===== Selected excerpt

The thing about their contributions is that they upstream stuff they want other people to standardize on but aren't doing it out of love, as far as I can tell e.g. Valve have a direct business interest in having Linux kicking ass, Apple actively loses out (psychologically at least) if a non-apple toolchain is as good as theirs.

pjmlp · on Oct 3, 2021

Apple used to contribute plenty to LLVM.

Nowadays less so, for them C++ support is good enough for what they make out of it (MSL is based on C++14 and IO/Driver Kit use an embedded subset).

The main focus is how well it is churning Objective-C, Swift and their own special flavour of bitcode.

None of them end up upstream as one might wish for.

ithkuil · on Oct 2, 2021

They do now; I think I remember the time when they didn't.

ant6n · on Oct 2, 2021

Apple M1 also has that x86 emulation mode where memory accesses have the same ordering semantics as on x86. It's probably one of the main things giving Rosetta almost 1:1 performance with x86.

https://mobile.twitter.com/ErrataRob/status/1331735383193903...

zamadatix · on Oct 2, 2021

TSO support at the hardware level is a cool feature but it's a bit oversold here. Most emulated x86 code doesn't require it and usually not at every memory instruction when it does. For instance the default settings in Window's translation implementation do not do anything to guarantee TSO.

Rosetta is also a long way from 1:1 performance, even you're own link says ~70% the speed. That's closer to half speed than it is to full speed.

The M1's main trick to being so good at running x86 code is it's just so god damn fast for the power budget it doesn't matter if there is overhead for emulated code it's still going to be fast. This is why running Windows for ARM in parallels is fast too, it knows basically none of the "tricks" available but the emulation speed isn't much slower than the Rosetta 2 emulation ratio even though it's all happening in a VM.

In a fun twist of fate 32 bit x86 apps also work under Windows on the M1 even though the M1 doesn't support 32 bit code.

inkyoto · on Oct 3, 2021

> The M1's main trick to being so good at running x86 code is it's just so god damn fast for the power budget it doesn't matter if there is overhead for emulated code it's still going to be fast.

M1 is fast and efficient, but Rosetta 2 does not emulate x64 in real time. Rosetta 2 is a static binary translation layer where the x86 code is analysed, translated and stashed away in a disk cache (for future invocations) before the application starts up. Static code analysis allows for multiple heuritstics to be applied at the binary code translation time where the time to do so is plentiful. The translated code then runs natively at the near native ARM speed. There is no need to appeal to varying deities or invoke black magic and tricks – it is that straightforward and relatively simple. There have been mentions of the translated code being further JIT'd at the runtime, but I have not seen the proof of that claim.

==========
===== Given records

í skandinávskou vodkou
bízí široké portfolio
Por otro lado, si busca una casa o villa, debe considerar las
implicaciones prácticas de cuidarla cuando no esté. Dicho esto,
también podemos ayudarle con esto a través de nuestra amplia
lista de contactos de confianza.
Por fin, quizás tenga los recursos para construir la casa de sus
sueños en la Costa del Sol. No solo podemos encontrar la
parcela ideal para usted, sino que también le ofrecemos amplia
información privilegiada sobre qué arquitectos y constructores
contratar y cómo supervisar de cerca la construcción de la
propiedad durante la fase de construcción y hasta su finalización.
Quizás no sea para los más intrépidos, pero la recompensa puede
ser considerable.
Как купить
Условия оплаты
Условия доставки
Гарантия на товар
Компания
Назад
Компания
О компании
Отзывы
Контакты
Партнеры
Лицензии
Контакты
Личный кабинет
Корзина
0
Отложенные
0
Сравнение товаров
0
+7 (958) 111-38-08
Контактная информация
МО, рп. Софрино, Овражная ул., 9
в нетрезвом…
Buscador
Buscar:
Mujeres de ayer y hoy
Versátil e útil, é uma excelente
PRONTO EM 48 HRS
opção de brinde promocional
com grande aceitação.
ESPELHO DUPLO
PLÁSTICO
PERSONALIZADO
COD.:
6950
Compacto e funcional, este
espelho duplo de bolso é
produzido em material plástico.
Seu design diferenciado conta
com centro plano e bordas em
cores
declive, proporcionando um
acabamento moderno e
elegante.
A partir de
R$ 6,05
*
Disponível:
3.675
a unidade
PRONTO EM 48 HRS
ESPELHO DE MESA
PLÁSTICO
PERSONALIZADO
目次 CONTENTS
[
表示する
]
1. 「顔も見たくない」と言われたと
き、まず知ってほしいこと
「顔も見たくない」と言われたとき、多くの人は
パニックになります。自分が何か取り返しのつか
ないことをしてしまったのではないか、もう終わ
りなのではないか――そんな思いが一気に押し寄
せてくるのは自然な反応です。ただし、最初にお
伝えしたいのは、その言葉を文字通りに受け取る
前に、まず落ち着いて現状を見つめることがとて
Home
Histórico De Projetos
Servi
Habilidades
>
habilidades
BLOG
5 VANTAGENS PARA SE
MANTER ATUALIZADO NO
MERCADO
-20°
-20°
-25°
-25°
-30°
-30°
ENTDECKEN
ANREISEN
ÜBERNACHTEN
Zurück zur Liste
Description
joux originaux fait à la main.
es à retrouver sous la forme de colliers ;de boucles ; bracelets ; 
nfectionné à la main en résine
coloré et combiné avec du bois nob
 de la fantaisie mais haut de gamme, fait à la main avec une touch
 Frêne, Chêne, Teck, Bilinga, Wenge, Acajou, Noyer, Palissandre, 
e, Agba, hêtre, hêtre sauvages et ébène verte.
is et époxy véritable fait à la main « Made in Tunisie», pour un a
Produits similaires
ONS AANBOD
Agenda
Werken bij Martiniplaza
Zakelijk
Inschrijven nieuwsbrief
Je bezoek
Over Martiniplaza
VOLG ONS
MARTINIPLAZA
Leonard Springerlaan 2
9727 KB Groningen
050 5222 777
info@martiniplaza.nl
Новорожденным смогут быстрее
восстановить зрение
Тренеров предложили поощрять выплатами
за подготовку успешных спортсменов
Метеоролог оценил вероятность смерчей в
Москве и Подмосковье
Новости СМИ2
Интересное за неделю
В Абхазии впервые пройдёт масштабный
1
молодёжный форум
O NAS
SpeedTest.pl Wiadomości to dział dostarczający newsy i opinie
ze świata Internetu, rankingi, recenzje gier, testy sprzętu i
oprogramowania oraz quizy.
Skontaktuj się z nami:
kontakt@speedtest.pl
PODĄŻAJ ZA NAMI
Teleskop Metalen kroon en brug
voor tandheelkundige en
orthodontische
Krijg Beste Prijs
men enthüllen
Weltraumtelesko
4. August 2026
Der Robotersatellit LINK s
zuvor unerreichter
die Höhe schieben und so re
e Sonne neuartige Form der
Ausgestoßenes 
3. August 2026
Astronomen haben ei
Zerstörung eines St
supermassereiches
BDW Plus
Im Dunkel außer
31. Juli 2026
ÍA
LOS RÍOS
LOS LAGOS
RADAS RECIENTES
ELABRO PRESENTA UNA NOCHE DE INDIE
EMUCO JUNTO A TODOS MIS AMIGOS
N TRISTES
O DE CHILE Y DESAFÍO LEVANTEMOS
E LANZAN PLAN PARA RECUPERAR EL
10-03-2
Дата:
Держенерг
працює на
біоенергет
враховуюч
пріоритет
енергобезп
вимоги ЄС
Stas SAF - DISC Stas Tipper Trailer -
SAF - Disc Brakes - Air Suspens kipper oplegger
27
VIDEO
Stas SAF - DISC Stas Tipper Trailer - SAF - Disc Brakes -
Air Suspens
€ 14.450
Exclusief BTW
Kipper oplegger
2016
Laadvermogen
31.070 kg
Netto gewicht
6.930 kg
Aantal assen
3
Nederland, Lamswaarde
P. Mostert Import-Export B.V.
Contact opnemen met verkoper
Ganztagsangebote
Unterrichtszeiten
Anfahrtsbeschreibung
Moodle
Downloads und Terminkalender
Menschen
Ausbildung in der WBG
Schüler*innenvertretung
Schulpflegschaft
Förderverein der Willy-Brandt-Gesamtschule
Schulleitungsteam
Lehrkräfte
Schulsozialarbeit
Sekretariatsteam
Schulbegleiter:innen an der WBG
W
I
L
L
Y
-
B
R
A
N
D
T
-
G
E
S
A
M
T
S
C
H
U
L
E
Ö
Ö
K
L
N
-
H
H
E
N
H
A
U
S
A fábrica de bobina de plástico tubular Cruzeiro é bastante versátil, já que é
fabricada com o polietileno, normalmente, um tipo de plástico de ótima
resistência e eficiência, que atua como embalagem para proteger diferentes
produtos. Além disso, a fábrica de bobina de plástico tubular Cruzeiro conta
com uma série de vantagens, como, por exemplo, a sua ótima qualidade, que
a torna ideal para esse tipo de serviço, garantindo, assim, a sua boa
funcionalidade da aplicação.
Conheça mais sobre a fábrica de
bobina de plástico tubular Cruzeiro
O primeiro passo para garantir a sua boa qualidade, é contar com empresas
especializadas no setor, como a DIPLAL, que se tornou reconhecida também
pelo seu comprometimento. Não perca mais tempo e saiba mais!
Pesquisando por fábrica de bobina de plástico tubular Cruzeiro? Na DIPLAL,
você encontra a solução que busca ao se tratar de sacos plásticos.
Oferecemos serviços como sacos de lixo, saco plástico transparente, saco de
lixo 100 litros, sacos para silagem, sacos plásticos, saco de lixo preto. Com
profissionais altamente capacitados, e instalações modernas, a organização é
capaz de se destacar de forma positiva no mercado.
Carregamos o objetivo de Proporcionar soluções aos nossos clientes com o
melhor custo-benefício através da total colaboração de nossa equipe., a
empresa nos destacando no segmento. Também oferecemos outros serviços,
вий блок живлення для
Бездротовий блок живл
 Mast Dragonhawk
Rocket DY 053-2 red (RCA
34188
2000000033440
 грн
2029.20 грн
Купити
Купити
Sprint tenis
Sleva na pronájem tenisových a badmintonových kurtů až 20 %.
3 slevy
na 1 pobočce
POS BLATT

==========

Aim of the task
In the forum thread, where does Rosetta 2 store translated x86 code?

Completed exercise
In a disk cache, for future invocations.